Panel Paper: Using Student Data to Support Personalized Learning Environments

Friday, November 7, 2014 : 8:30 AM
Enchantment II (Convention Center)

*Names in bold indicate Presenter

Laura S. Hamilton, John F. Pane and Elizabeth D. Steiner, RAND Corporation
Efforts by schools to promote college and career readiness among all students are sometimes hampered by challenges stemming from wide disparities in students’ prior academic preparation and interests. One approach to addressing these disparities is the adoption of Personalized Learning (PL) environments that tailor instruction to individual student needs. An important component of most PL models is a competency-based system that involves assessing students’ initial performance, placing them in appropriate instructional environments, and using data on performance to determine whether students advance to the next grade or level. PL has the potential to promote acceleration of high-achieving students and effective remediation to meet the needs of struggling students, but effective implementation requires educators to have access to high-quality data on student progress and to understand how to use those data appropriately for instructional decision making.

This paper examines data use among educators who are implementing PL models in 24 schools that were funded through the Bill & Melinda Gates Foundation’s Next Generation Learning Challenges initiative. It addresses the following questions:

  1. What features of PL did schools implement and what assessments and data-use initiatives did they adopt to support PL?
  2. To what extent, and for what specific purposes, did teachers and school leaders use student data on achievement as well as interpersonal and intrapersonal skills? How did they engage students in these activities?
  3. What challenges and facilitators did educators encounter in their data-use efforts?
  4. What features of PL implementation are associated with school-level achievement growth?

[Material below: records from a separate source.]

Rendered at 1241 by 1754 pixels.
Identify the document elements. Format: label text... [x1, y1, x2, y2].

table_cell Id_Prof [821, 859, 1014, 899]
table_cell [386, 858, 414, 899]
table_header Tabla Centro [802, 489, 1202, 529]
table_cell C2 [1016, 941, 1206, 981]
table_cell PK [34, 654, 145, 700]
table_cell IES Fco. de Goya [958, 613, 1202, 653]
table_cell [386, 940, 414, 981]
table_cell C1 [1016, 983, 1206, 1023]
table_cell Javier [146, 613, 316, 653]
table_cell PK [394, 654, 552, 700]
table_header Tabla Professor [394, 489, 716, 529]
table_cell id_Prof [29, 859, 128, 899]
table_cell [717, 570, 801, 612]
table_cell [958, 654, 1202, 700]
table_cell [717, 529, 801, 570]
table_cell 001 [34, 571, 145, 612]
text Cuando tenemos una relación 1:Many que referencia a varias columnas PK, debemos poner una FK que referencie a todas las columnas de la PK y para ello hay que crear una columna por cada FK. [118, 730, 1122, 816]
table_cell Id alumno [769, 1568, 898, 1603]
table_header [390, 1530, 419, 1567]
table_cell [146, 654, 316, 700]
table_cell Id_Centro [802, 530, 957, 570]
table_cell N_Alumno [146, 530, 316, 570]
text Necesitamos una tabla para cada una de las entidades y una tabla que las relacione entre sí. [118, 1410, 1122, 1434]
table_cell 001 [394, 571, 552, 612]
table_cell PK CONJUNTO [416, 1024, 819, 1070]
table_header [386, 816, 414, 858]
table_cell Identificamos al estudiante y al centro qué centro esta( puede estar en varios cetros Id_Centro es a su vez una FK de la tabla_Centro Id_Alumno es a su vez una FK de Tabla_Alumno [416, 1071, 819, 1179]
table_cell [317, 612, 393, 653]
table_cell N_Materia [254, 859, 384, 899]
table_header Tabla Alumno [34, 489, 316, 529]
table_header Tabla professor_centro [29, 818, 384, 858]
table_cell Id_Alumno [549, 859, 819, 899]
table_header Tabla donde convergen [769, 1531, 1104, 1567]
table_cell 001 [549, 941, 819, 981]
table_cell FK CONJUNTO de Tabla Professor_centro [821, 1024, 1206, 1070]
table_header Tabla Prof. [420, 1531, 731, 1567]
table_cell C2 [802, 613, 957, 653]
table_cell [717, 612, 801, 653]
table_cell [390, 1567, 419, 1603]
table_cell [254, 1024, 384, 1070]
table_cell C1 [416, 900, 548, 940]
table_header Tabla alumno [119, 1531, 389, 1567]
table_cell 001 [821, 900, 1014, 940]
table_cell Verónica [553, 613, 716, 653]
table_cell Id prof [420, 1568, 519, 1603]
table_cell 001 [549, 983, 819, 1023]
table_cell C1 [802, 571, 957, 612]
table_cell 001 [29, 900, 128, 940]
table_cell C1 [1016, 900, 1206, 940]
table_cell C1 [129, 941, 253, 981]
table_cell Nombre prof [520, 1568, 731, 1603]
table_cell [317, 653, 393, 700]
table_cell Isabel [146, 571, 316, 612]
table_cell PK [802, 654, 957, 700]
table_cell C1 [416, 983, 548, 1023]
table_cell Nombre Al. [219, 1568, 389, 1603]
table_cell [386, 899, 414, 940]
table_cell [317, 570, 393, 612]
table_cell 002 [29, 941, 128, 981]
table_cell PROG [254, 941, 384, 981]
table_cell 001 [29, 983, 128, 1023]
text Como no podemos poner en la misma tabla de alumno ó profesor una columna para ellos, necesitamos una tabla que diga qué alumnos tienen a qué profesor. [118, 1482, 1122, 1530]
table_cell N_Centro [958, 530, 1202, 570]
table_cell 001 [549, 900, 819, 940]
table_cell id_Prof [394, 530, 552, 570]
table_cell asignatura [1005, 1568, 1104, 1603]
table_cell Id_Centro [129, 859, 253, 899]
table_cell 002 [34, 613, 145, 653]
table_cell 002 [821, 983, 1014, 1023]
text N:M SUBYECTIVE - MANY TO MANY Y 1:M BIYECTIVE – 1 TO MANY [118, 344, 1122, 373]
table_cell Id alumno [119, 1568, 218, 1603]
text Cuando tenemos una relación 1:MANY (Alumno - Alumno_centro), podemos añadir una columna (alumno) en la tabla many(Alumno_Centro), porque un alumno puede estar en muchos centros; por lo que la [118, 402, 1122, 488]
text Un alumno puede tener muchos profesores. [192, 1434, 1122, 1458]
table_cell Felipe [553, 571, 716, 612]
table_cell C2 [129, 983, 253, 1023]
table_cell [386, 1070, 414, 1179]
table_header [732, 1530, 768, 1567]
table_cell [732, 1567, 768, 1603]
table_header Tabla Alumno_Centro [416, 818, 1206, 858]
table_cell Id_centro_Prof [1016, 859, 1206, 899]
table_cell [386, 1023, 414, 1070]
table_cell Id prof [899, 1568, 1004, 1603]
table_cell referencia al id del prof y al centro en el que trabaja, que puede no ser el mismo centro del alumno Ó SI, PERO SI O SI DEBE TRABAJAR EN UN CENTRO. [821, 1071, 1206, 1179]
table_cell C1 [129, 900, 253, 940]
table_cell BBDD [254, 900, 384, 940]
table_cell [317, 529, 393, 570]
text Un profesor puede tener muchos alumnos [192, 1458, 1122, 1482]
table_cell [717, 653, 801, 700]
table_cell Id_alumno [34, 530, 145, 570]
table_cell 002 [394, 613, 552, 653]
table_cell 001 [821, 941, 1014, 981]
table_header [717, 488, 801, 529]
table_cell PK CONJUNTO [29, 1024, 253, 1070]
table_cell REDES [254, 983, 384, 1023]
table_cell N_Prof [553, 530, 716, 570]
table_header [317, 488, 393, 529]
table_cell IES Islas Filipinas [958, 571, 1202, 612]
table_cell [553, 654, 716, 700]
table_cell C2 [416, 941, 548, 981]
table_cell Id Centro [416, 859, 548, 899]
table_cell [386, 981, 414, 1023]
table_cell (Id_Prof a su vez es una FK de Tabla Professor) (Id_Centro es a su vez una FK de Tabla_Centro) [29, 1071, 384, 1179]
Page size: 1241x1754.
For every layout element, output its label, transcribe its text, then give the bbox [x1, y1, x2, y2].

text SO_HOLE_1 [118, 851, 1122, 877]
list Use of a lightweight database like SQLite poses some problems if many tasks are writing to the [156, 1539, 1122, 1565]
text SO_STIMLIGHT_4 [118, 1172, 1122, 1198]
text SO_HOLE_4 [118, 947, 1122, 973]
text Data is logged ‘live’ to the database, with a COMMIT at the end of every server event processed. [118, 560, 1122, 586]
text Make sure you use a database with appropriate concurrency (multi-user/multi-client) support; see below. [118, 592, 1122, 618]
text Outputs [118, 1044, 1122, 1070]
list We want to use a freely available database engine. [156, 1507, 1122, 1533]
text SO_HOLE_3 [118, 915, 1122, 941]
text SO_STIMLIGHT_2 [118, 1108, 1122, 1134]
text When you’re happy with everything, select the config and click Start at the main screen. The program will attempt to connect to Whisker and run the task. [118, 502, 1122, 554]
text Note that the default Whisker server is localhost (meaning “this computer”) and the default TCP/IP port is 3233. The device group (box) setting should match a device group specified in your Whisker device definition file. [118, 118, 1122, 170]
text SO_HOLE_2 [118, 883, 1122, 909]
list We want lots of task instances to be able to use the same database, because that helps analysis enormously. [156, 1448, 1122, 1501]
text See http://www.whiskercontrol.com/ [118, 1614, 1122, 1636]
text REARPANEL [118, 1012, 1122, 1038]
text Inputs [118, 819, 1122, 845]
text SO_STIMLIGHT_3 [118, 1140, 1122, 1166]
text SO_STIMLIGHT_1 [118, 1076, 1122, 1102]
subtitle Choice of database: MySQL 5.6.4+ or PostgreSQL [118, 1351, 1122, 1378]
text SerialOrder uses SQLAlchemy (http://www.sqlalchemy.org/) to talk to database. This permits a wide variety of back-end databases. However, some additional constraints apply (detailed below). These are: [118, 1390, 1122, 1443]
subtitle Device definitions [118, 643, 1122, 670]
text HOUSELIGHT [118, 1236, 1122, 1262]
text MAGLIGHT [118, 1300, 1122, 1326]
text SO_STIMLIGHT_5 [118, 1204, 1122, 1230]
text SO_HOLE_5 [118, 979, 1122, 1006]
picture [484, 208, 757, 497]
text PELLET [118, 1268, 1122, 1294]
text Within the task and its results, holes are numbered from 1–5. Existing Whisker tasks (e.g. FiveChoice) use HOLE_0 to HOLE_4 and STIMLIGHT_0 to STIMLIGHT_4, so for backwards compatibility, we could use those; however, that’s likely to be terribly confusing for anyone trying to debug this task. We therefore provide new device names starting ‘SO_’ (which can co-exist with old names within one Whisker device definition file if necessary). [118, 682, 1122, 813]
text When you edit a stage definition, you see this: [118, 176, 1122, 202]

The paper draws on data from document reviews, administrator interviews, teacher surveys and logs, and site visits to nine schools (including teacher interviews and student focus groups). We examine achievement growth using data from the spring and fall administrations of the NWEA Measures of Academic Progress (MAP) in PL schools as well as data from a matched “virtual comparison group” (VCG).

Preliminary findings suggest that PL schools adopted a variety of curricula and assessments to promote personalization, and that they are providing data-use supports that include professional development and online learning management systems. Students corroborated this information, with large majorities indicating that they kept track of their own learning progress and were required to demonstrate mastery before moving on in the curriculum. Challenges include a lack of useful assessment data to determine competency, difficulty finding high-quality measures of interpersonal and intrapersonal skills, difficulty integrating multiple data sources to support the development of individualized student learning plans, inadequate time for PD on data use, tension between the desire to have students work at an appropriate developmental level and pressures to tailor instruction toward meeting grade-level proficiency on state tests, and parent resistance to competency-based advancement.

In light of the growing prevalence of PL in schools, as well as the increasing availability of data systems and assessments that are intended to foster the use of data for decision making, the results from this study will be of interest to practitioners and policymakers who are working to identify strategies for meeting all students’ needs.